[Records shown]

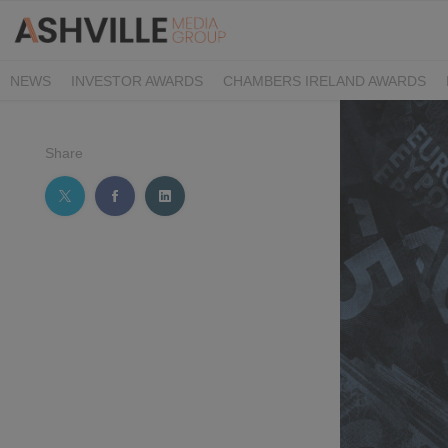
NEWS
INVESTOR AWARDS
CHAMBERS IRELAND AWARDS
IRISH LAW AWARDS
FAMILY BUSINESS AWARDS
PHARMACY 
Share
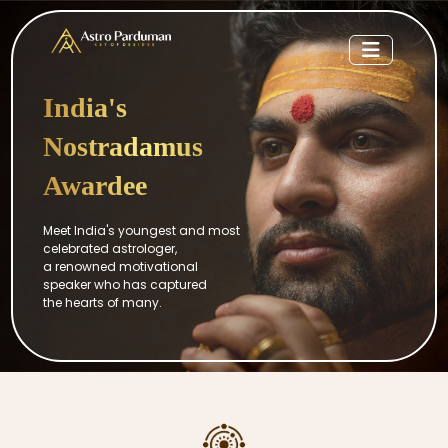
India's
Nostradamus
Awardee
Meet India's youngest and most
celebrated astrologer,
a renowned motivational
speaker who has captured
the hearts of many.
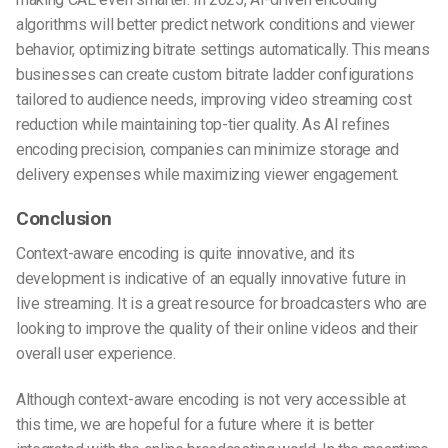
algorithms will better predict network conditions and viewer
behavior, optimizing bitrate settings automatically. This means
businesses can create custom bitrate ladder configurations
tailored to audience needs, improving video streaming cost
reduction while maintaining top-tier quality. As AI refines
encoding precision, companies can minimize storage and
delivery expenses while maximizing viewer engagement.
Conclusion
Context-aware encoding is quite innovative, and its
development is indicative of an equally innovative future in
live streaming. It is a great resource for broadcasters who are
looking to improve the quality of their online videos and their
overall user experience.
Although context-aware encoding is not very accessible at
this time, we are hopeful for a future where it is better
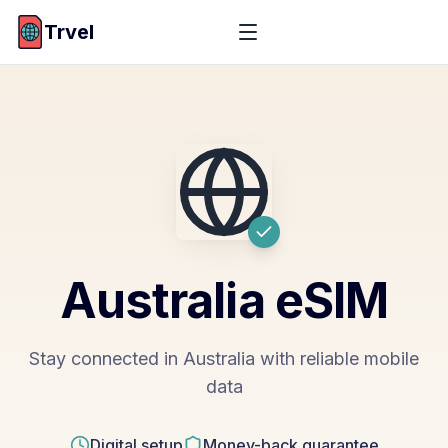
Trvel
Australia
eSIM
Stay connected in Australia with reliable mobile
data
Digital setup
Money-back guarantee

[/Records shown]

- Exercise requirements
Note every line of the records that holds the word "aware", and copy it.

- Result of this task
Context-aware encoding is quite innovative, and its
Although context-aware encoding is not very accessible at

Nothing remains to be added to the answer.